Seems simple enough, but simple always eludes me, and when I think I know what I am doing, I'm usually wrong...

czook
May 12th, 2012, 12:48 PM
Is the reranch in a can or a spray can?

The clear is usually put over the base color, not mixed with it. YMMV

Jasorino
May 12th, 2012, 02:28 PM
If I'm understanding, It seems if you mix your blue with the white, it'll change your base color and it wouldn't be true sonic blue anymore. Mary Kaye white is a translucent color which when applied goes for the "pickled" effect. I.e, the grain still shows. Sonic blue isn't opaque it's a solid color. Here's two options that may work. Try this on scrap wood first. Also, since you'll be working with very thin coats you may consider using a spray lacquer sanding sealer first on either option. Reranch has that too as well as Lowe's, Home Depot etc. The thin coats will go on a little more evenly and easily. Option 1: Spray your blue as thin as possible so you can still see the grain. There's not a lot of heavy grain on alder anyway. Let it dry, sand it down smooth. It'll be thin so sand slowly to avoid "sand throughs". Then do the same with the white. I still don't think you'll have true sonic blue translucent finish but the effect may work.
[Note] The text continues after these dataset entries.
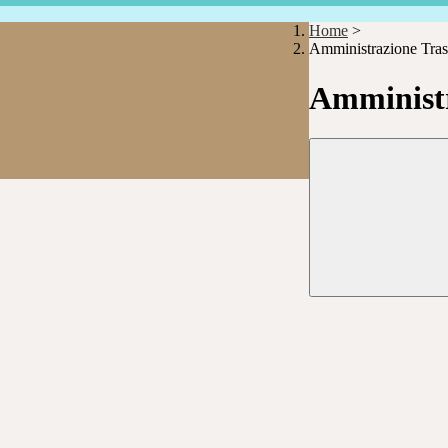
Home
>
Amministrazione Tras
Amministr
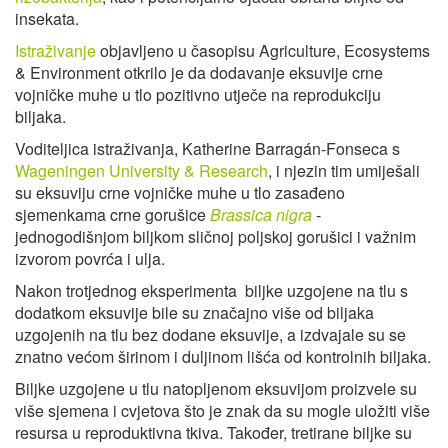
insekata.
Istraživanje
objavljeno u časopisu Agriculture, Ecosystems
& Environment otkrilo je da dodavanje eksuvije crne
vojničke muhe u tlo pozitivno utječe na reprodukciju
biljaka.
Voditeljica istraživanja, Katherine Barragán-Fonseca s
Wageningen University & Research
, i njezin tim umiješali
su eksuviju crne vojničke muhe u tlo zasađeno
sjemenkama crne gorušice
Brassica nigra
-
jednogodišnjom biljkom sličnoj poljskoj gorušici i važnim
izvorom povrća i ulja.
Nakon trotjednog eksperimenta biljke uzgojene na tlu s
dodatkom eksuvije bile su značajno više od biljaka
uzgojenih na tlu bez dodane eksuvije, a izdvajale su se
znatno većom širinom i duljinom lišća od kontrolnih biljaka.
Biljke uzgojene u tlu natopljenom eksuvijom proizvele su
više sjemena i cvjetova što je znak da su mogle uložiti više
resursa u reproduktivna tkiva. Također, tretirane biljke su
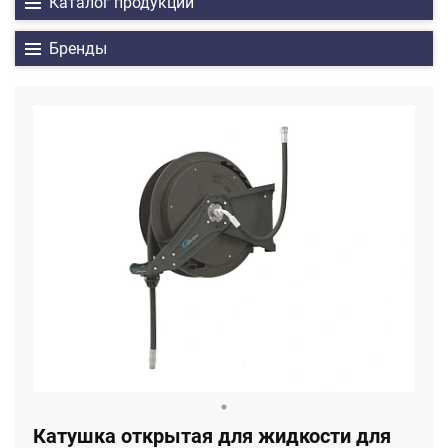
Каталог продукции
Бренды
Катушка открытая для жидкости для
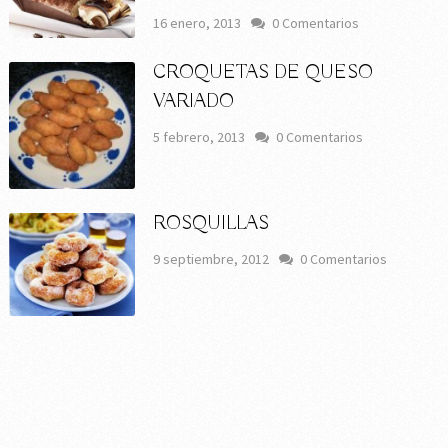
16 enero, 2013
0 Comentarios
CROQUETAS DE QUESO
VARIADO
5 febrero, 2013
0 Comentarios
ROSQUILLAS
9 septiembre, 2012
0 Comentarios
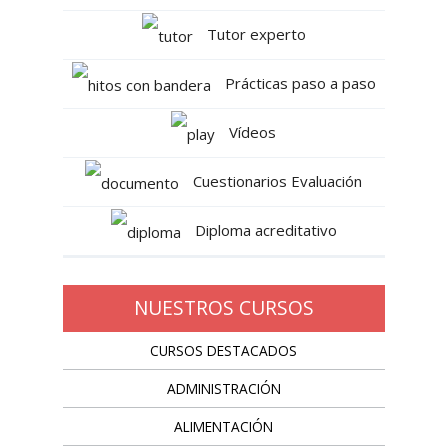
Tutor experto
Prácticas paso a paso
Vídeos
Cuestionarios Evaluación
Diploma acreditativo
NUESTROS CURSOS
CURSOS DESTACADOS
ADMINISTRACIÓN
ALIMENTACIÓN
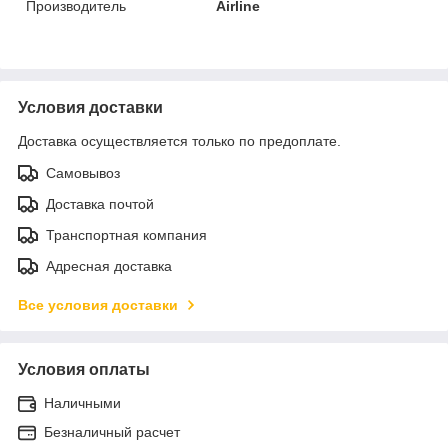
Производитель
Airline
Условия доставки
Доставка осуществляется только по предоплате.
Самовывоз
Доставка почтой
Транспортная компания
Адресная доставка
Все условия доставки
Условия оплаты
Наличными
Безналичный расчет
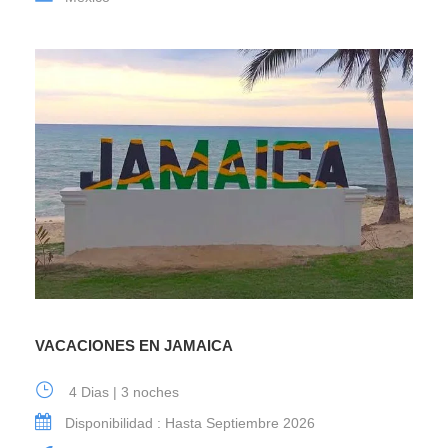
VACACIONES EN JAMAICA
4 Dias | 3 noches
Disponibilidad : Hasta Septiembre 2026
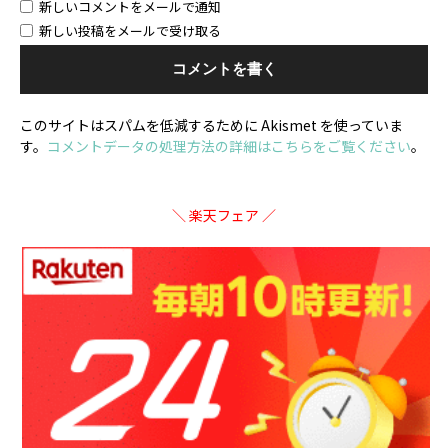
新しいコメントをメールで通知
新しい投稿をメールで受け取る
このサイトはスパムを低減するために Akismet を使っていま
す。
コメントデータの処理方法の詳細はこちらをご覧ください
。
＼ 楽天フェア ／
Finish with clear gloss or tinted lacquer. Option 2: Mix the colors strategically like you said and go for it but still making very thin coats. Reranch sells a tinted gloss topcoat. It's good and darkens it up a bit. The tint may knock off your new base coat's Carolina blue nature to a somewhat convincing sonic blue. Good Luck and keep us posted.

SixShooter
May 13th, 2012, 04:35 PM
So I am about to embark on my first sprayed finish after sticking with Tru Oil so far. I'm after a Mary Kaye Sonic Blue over an alder body. I started unable to decide between Mary Kaye White and Sonic Blue, so I got a can of each from Reranch and a couple of cans of gloss nitro. After seeing a pic of a Grosh in Mary Kaye Sonic Blue I knew it was what I was after.

So for the stupid questions, I assume that the best way to pull this off is by just emptying the blue can into a jar, doing the same with one of the nitro cans, and mixing them together at maybe 3:1 gloss to color, then loading the mix into a Preval and spraying away, right?

Seems simple enough, but simple always eludes me, and when I think I know what I am doing, I'm usually wrong...

This technique will work but I cant say what the resulting Color will look like. Do some tests for sure. I like to use scraps of mdf.

The other nice thing I have seen is to mix sonic blue with clear for a semi transparent. But this looks better over swamp ash.